▶ [Problem] Scan the entries for lines with the word "círculos" and copy those lines.

Segment Start: Extracted material

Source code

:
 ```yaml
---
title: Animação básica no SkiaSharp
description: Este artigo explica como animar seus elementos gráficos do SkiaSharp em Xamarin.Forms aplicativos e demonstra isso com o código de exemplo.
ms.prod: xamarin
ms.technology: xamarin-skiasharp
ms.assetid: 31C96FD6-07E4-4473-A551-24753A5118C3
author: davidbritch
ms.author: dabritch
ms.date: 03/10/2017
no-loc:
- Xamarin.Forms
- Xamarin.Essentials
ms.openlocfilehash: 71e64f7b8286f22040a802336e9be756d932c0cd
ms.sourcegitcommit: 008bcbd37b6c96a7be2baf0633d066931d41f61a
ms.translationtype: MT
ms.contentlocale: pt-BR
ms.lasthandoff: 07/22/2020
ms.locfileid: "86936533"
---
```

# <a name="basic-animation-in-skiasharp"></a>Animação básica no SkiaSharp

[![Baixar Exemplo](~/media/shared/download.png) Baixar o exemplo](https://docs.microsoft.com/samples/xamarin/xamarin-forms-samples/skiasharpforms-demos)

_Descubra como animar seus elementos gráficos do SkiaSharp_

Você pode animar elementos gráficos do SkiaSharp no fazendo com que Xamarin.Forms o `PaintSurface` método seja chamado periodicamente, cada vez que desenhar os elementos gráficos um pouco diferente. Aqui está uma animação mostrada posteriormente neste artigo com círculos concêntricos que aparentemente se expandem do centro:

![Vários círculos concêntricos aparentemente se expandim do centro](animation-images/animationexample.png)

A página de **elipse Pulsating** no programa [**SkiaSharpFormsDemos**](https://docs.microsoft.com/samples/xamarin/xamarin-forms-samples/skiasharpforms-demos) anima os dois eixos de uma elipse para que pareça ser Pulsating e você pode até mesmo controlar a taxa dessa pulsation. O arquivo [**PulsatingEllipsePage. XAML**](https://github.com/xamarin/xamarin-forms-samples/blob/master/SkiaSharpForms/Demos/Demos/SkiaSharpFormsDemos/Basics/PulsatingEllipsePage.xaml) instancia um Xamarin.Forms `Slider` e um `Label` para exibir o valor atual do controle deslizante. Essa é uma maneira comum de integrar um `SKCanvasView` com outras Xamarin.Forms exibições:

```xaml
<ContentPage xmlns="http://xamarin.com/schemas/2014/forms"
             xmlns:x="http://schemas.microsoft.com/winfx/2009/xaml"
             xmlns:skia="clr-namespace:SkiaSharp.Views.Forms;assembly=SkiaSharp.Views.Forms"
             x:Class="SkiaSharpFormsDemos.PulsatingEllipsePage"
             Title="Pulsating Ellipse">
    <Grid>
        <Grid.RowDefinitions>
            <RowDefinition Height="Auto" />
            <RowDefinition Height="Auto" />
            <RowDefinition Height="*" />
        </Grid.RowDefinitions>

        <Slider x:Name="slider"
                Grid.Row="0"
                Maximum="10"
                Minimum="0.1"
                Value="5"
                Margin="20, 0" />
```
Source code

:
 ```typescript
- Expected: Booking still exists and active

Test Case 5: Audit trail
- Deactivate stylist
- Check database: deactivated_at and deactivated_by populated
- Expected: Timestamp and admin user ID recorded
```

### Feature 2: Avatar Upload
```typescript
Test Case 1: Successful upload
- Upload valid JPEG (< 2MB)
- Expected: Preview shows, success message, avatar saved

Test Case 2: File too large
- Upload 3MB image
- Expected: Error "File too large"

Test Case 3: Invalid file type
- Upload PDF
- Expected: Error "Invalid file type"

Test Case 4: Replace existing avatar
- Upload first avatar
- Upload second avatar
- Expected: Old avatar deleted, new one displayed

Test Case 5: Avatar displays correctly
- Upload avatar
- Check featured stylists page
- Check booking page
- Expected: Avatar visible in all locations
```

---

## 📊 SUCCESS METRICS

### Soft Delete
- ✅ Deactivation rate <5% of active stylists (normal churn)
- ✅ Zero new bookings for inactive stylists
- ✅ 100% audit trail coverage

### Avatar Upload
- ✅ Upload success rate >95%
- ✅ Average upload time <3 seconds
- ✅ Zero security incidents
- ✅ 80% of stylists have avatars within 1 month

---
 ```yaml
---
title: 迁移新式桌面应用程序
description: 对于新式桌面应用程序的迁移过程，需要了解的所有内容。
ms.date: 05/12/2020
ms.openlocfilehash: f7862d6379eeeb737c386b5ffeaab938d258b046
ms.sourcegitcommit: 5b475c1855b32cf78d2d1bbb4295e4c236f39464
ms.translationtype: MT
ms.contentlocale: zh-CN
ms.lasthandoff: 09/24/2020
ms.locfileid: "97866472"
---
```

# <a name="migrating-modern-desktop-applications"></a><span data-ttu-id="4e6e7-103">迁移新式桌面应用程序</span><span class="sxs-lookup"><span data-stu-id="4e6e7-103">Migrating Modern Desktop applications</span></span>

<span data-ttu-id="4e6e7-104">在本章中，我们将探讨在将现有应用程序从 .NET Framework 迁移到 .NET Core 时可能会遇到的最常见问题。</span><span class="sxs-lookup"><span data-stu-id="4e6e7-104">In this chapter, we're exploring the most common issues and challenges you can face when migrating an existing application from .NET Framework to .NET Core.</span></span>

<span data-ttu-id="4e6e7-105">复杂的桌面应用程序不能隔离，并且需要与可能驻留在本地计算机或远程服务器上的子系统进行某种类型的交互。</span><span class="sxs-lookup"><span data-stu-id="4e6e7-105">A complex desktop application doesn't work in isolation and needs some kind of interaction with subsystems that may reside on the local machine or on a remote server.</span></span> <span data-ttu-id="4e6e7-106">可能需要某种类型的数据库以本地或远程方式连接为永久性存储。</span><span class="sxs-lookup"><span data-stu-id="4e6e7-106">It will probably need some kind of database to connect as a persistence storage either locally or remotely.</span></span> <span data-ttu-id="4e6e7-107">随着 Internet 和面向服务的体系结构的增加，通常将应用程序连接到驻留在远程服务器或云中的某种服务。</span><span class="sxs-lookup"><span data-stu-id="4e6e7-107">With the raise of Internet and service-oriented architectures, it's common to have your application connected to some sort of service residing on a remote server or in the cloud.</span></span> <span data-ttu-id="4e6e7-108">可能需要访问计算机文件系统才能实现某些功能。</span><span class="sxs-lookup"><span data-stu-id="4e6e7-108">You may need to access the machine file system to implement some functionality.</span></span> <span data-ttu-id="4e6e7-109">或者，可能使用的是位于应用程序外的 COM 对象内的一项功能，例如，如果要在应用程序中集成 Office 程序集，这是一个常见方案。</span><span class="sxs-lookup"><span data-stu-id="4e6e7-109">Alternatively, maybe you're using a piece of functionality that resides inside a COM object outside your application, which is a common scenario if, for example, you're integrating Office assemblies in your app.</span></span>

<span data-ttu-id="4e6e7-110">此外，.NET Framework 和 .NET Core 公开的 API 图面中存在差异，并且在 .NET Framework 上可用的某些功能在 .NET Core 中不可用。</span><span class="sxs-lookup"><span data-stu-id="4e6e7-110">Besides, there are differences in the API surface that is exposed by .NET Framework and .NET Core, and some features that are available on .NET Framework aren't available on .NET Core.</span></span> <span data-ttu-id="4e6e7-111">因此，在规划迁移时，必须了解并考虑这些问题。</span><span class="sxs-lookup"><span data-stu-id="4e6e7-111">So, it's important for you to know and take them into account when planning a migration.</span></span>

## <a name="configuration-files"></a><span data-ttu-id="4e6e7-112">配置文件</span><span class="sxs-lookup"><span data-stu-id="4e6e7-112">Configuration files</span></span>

Segment End: Extracted material

▶ [Exercise output]
Você pode animar elementos gráficos do SkiaSharp no fazendo com que Xamarin.Forms o `PaintSurface` método seja chamado periodicamente, cada vez que desenhar os elementos gráficos um pouco diferente. Aqui está uma animação mostrada posteriormente neste artigo com círculos concêntricos que aparentemente se expandem do centro:
![Vários círculos concêntricos aparentemente se expandim do centro](animation-images/animationexample.png)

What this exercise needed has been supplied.